▽

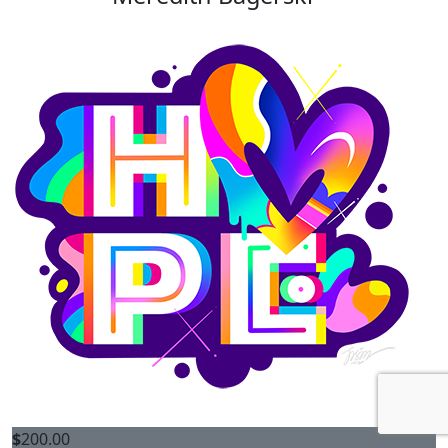
$
200.00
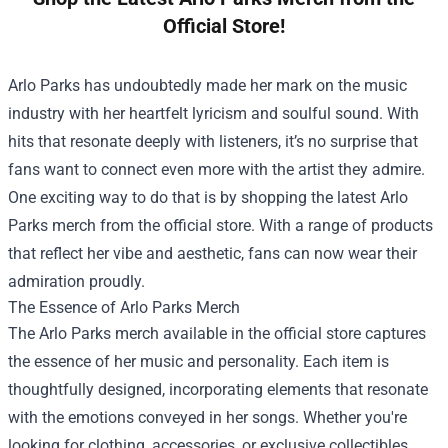
Official Store!
Arlo Parks has undoubtedly made her mark on the music
industry with her heartfelt lyricism and soulful sound. With
hits that resonate deeply with listeners, it’s no surprise that
fans want to connect even more with the artist they admire.
One exciting way to do that is by shopping the latest Arlo
Parks merch from the official store. With a range of products
that reflect her vibe and aesthetic, fans can now wear their
admiration proudly.
The Essence of Arlo Parks Merch
The Arlo Parks merch available in the official store captures
the essence of her music and personality. Each item is
thoughtfully designed, incorporating elements that resonate
with the emotions conveyed in her songs. Whether you're
looking for clothing, accessories, or exclusive collectibles,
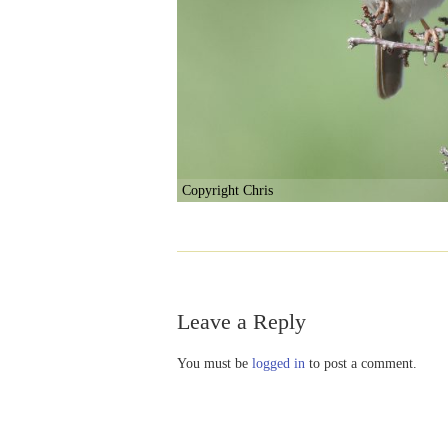
Copyright Chris
Leave a Reply
You must be
logged in
to post a comment.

△

Copy the lines from the one containing "Copyright Chris" through the end of the lines, replacing "comment" with "reply" and leaving everything else unchanged.

Copyright Chris
Leave a Reply
You must be
logged in
to post a reply.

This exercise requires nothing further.